START Data for this exercise

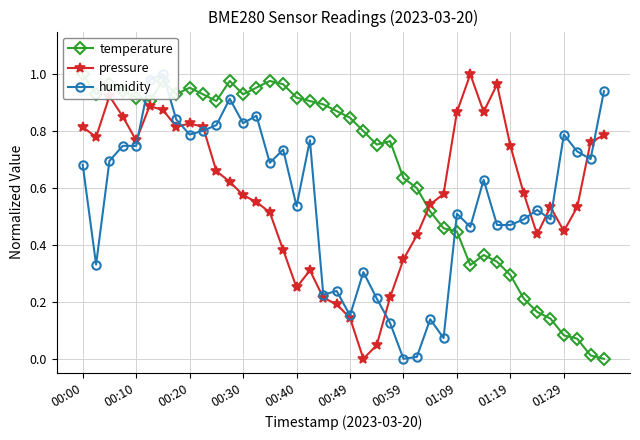

Where is temperature nearest to the value 0?

39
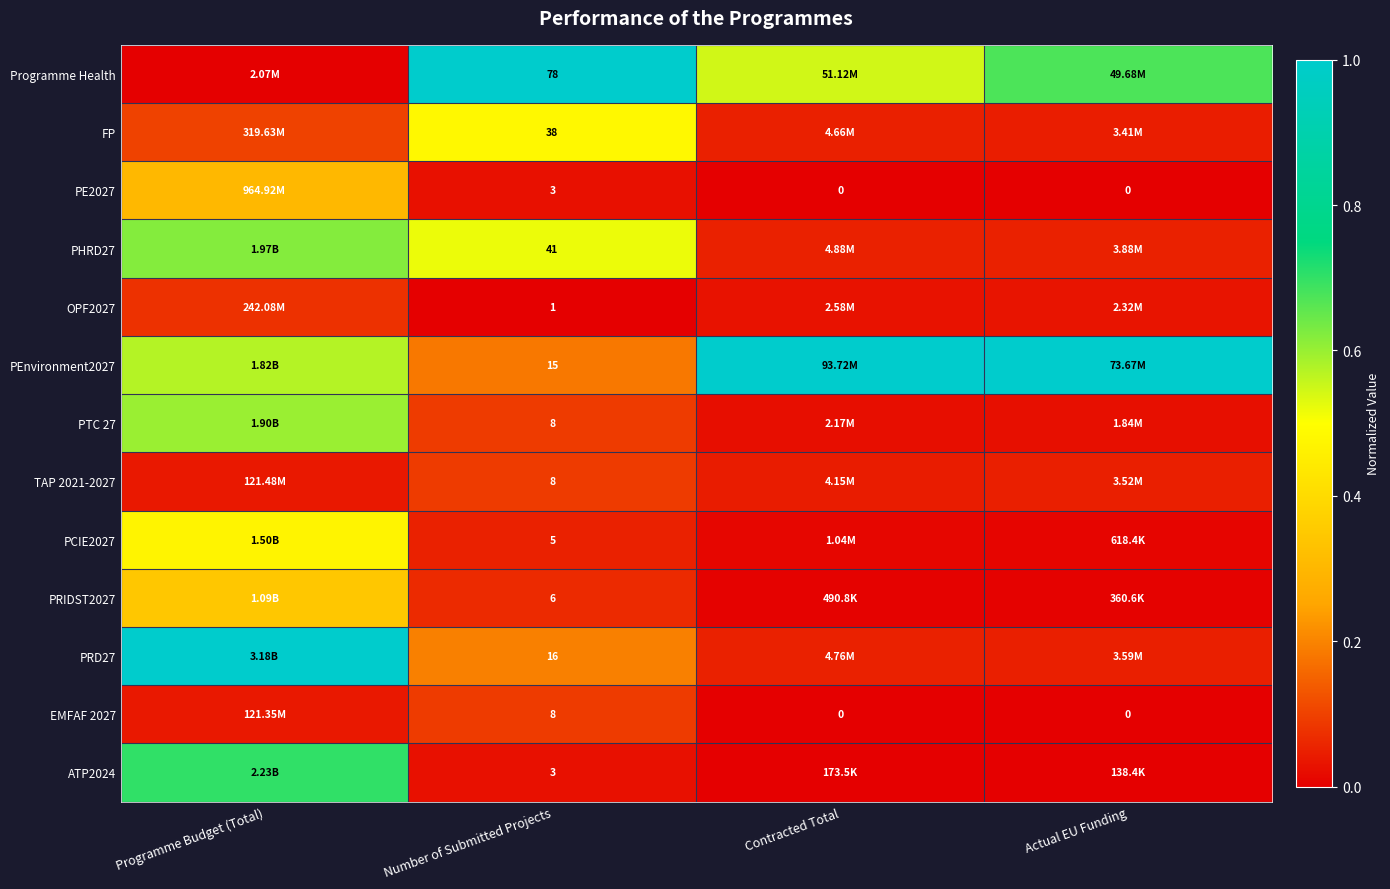

Where is ATP2024 nearest to the value 0?

Contracted Total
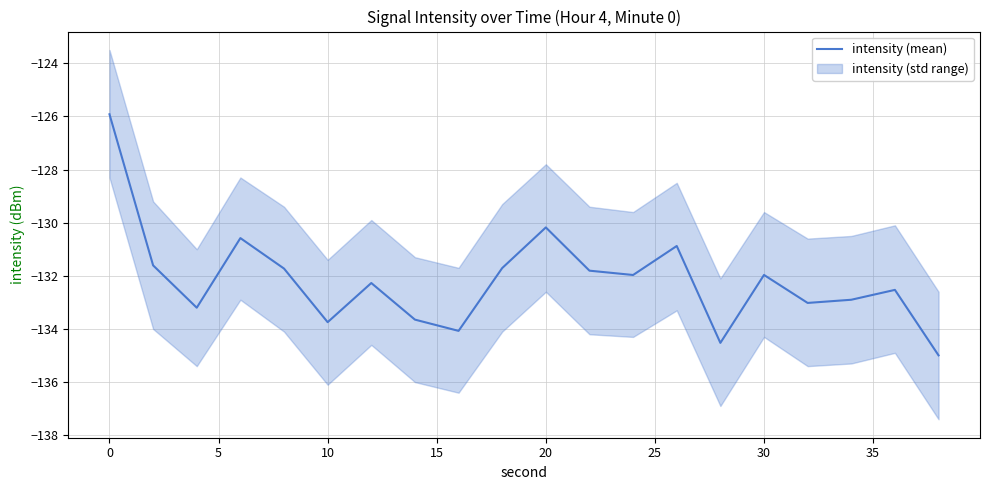

Is this an area chart (filled region under the line)?

No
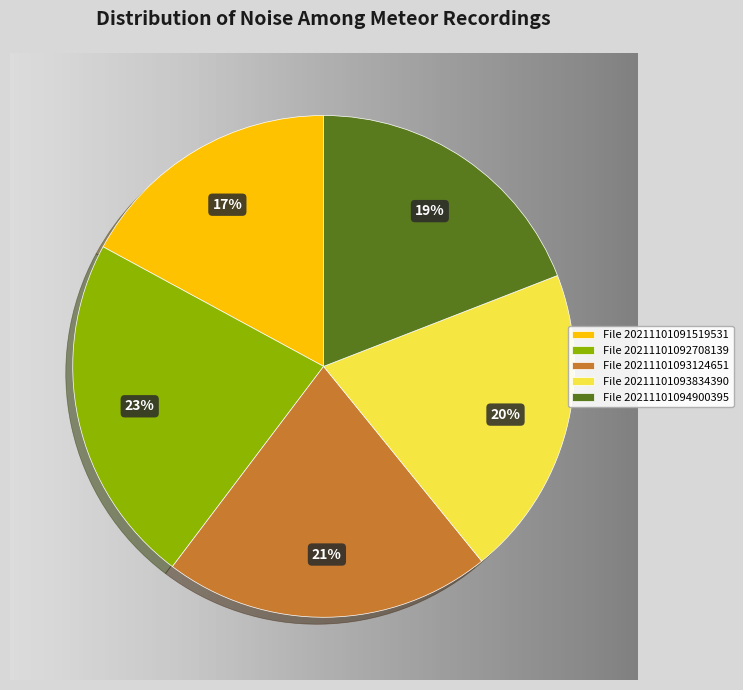

What percentage is the File 20211101092708139 slice, to the nearest percent?

23%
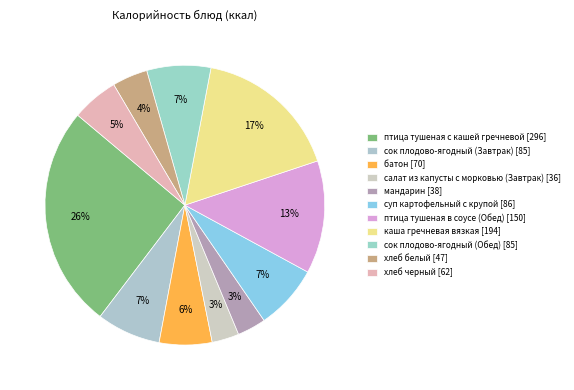

To the nearest percent, what percentage of the pie is мандарин?

3%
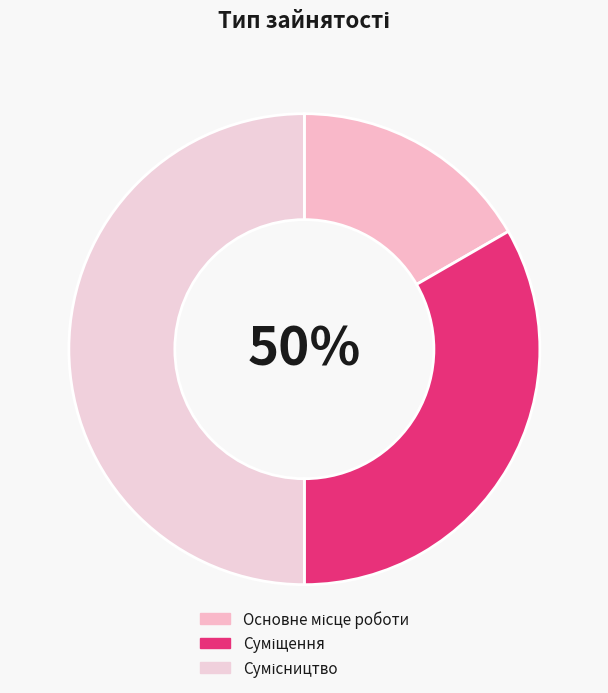

What percentage is the Основне місце роботи slice, to the nearest percent?

17%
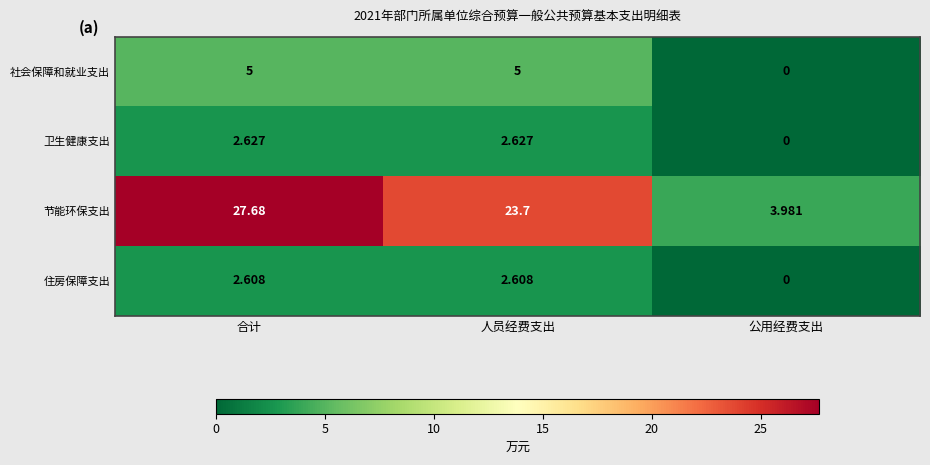

Rank the series at 人员经费支出 from lowest to highest value.

住房保障支出, 卫生健康支出, 社会保障和就业支出, 节能环保支出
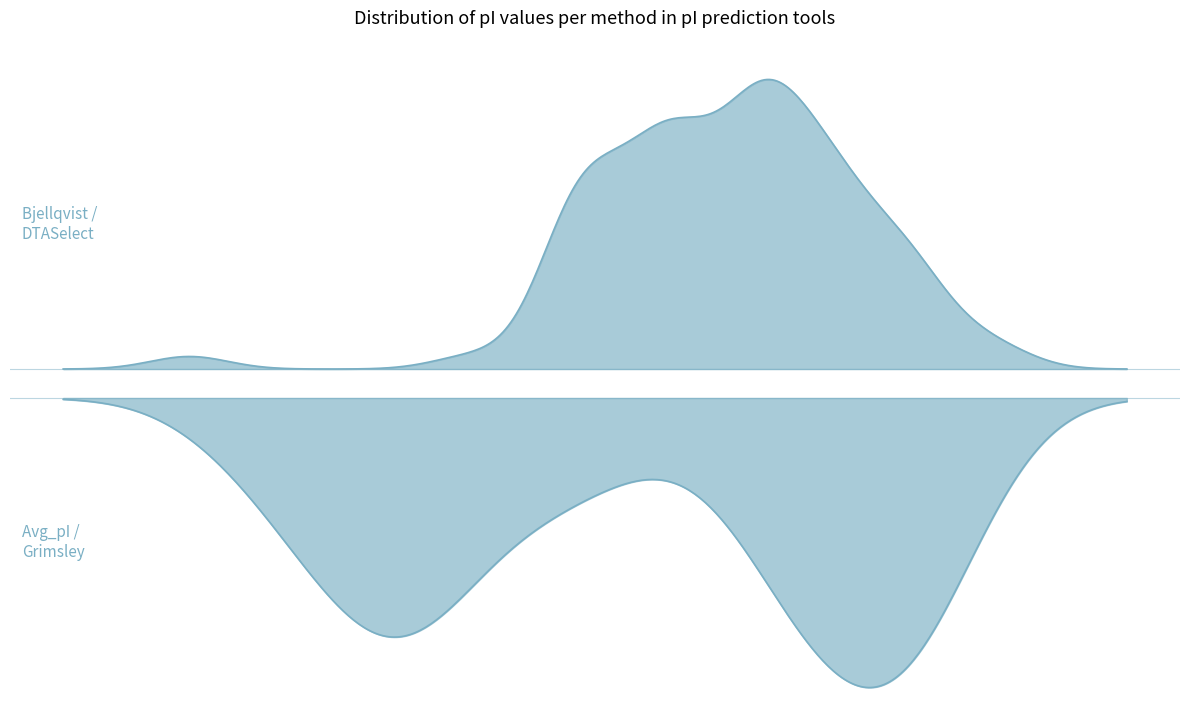

What is the spread (max minus min) of values at 24?

1.2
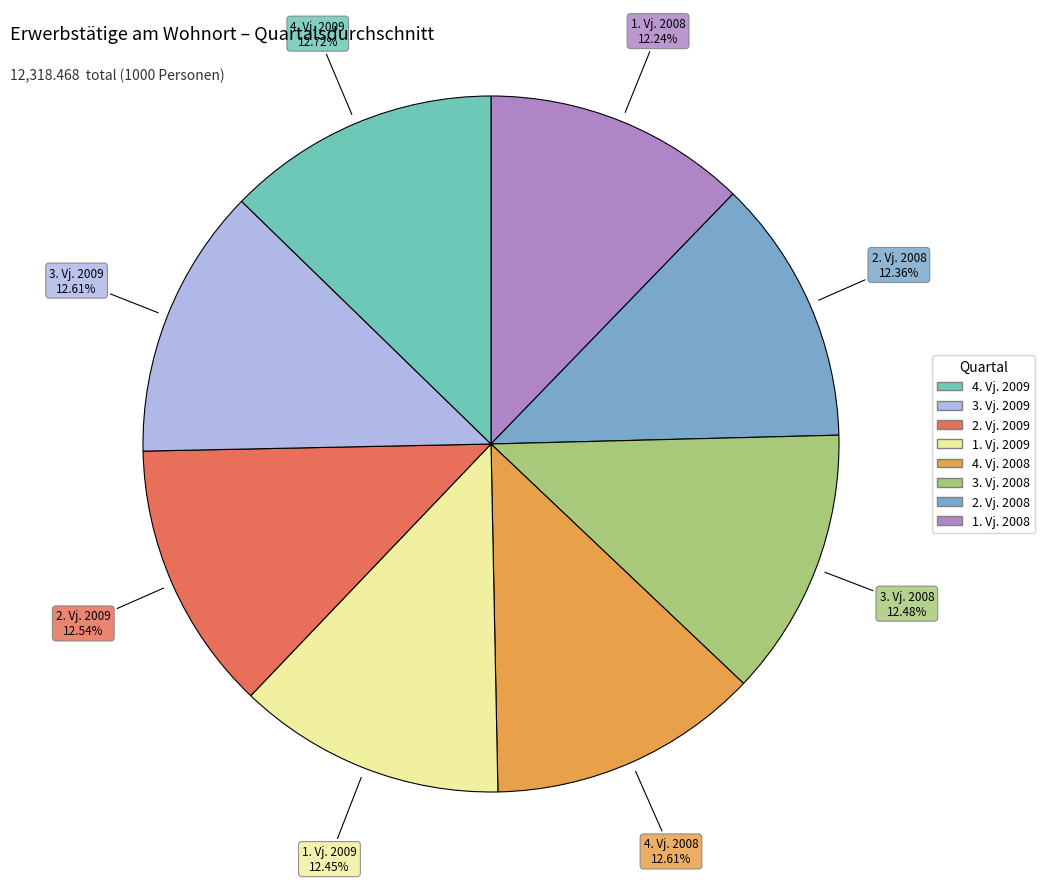

Rank the categories by value from lowest to highest.

1. Vj., 2. Vj., 1. Vj. 2009, 3. Vj., 2. Vj. 2009, 3. Vj. 2009, 4. Vj., 4. Vj. 2009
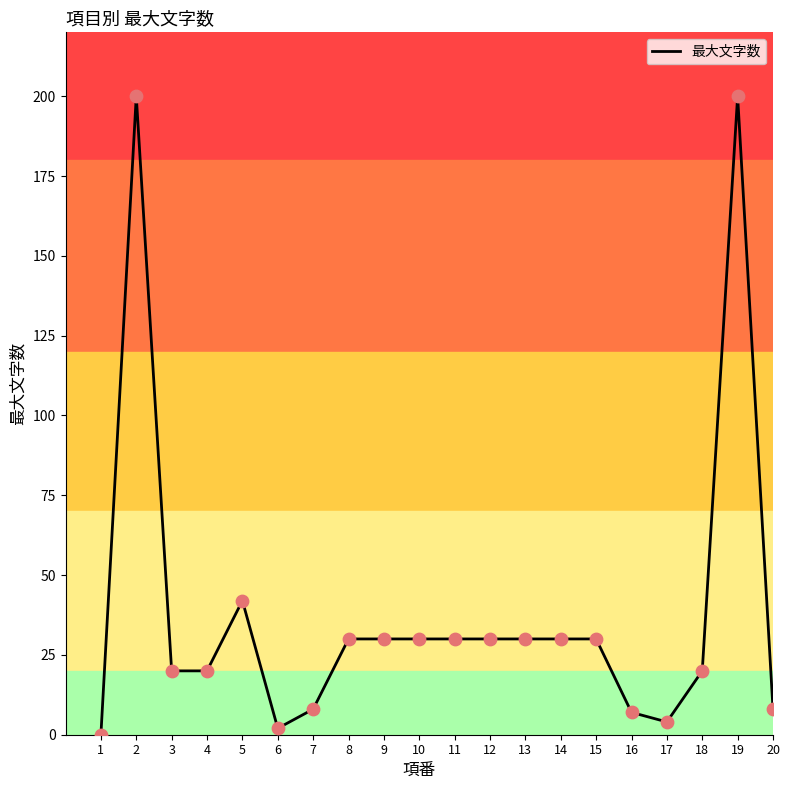

What is the ratio of the value at 10 to the value at 15?

1.0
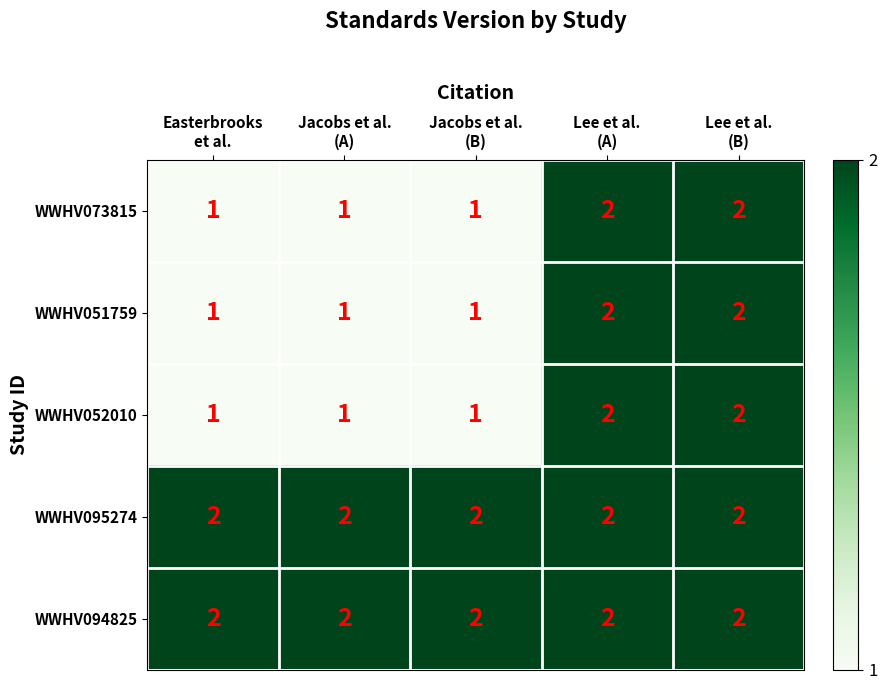

At how many categories does at least one series exceed 1?

5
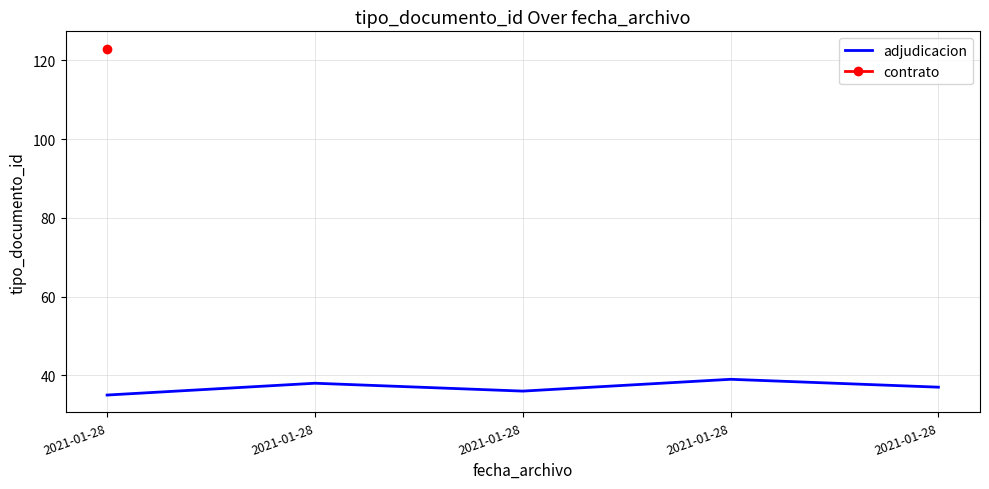

How many values are below 37?

2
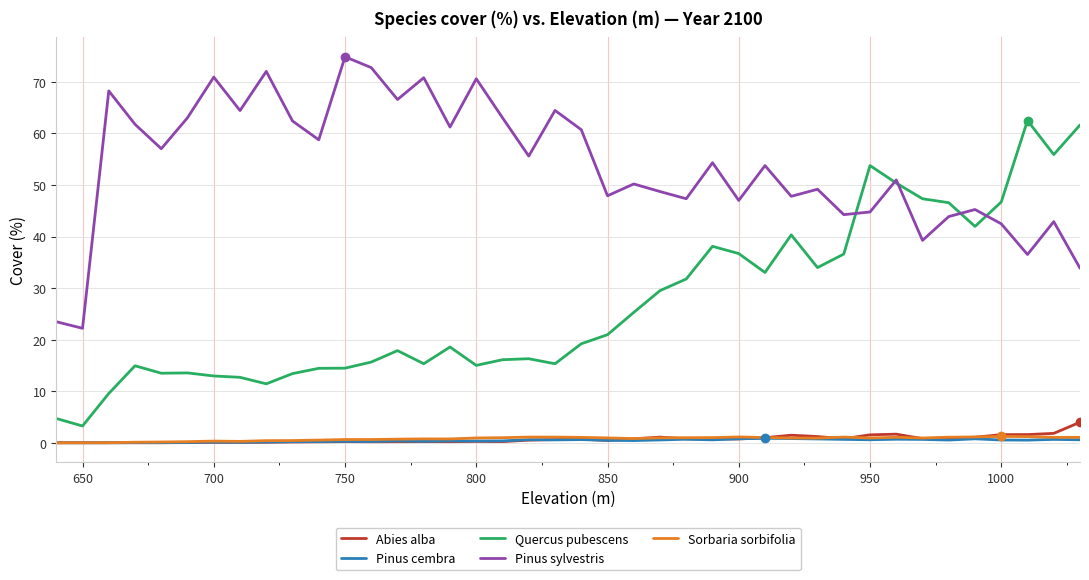

Which series has the largest total across all categories?

Pinus sylvestris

END Data for this exercise

Reproduce all of the entries above word for word, leaving out the pictures.

## Task answer
Where is temperature nearest to the value 0?

39

Where is ATP2024 nearest to the value 0?

Contracted Total

Is this an area chart (filled region under the line)?

No

What percentage is the File 20211101092708139 slice, to the nearest percent?

23%

To the nearest percent, what percentage of the pie is мандарин?

3%

What percentage is the Основне місце роботи slice, to the nearest percent?

17%

Rank the series at 人员经费支出 from lowest to highest value.

住房保障支出, 卫生健康支出, 社会保障和就业支出, 节能环保支出

What is the spread (max minus min) of values at 24?

1.2

Rank the categories by value from lowest to highest.

1. Vj., 2. Vj., 1. Vj. 2009, 3. Vj., 2. Vj. 2009, 3. Vj. 2009, 4. Vj., 4. Vj. 2009

What is the ratio of the value at 10 to the value at 15?

1.0

At how many categories does at least one series exceed 1?

5

How many values are below 37?

2

Which series has the largest total across all categories?

Pinus sylvestris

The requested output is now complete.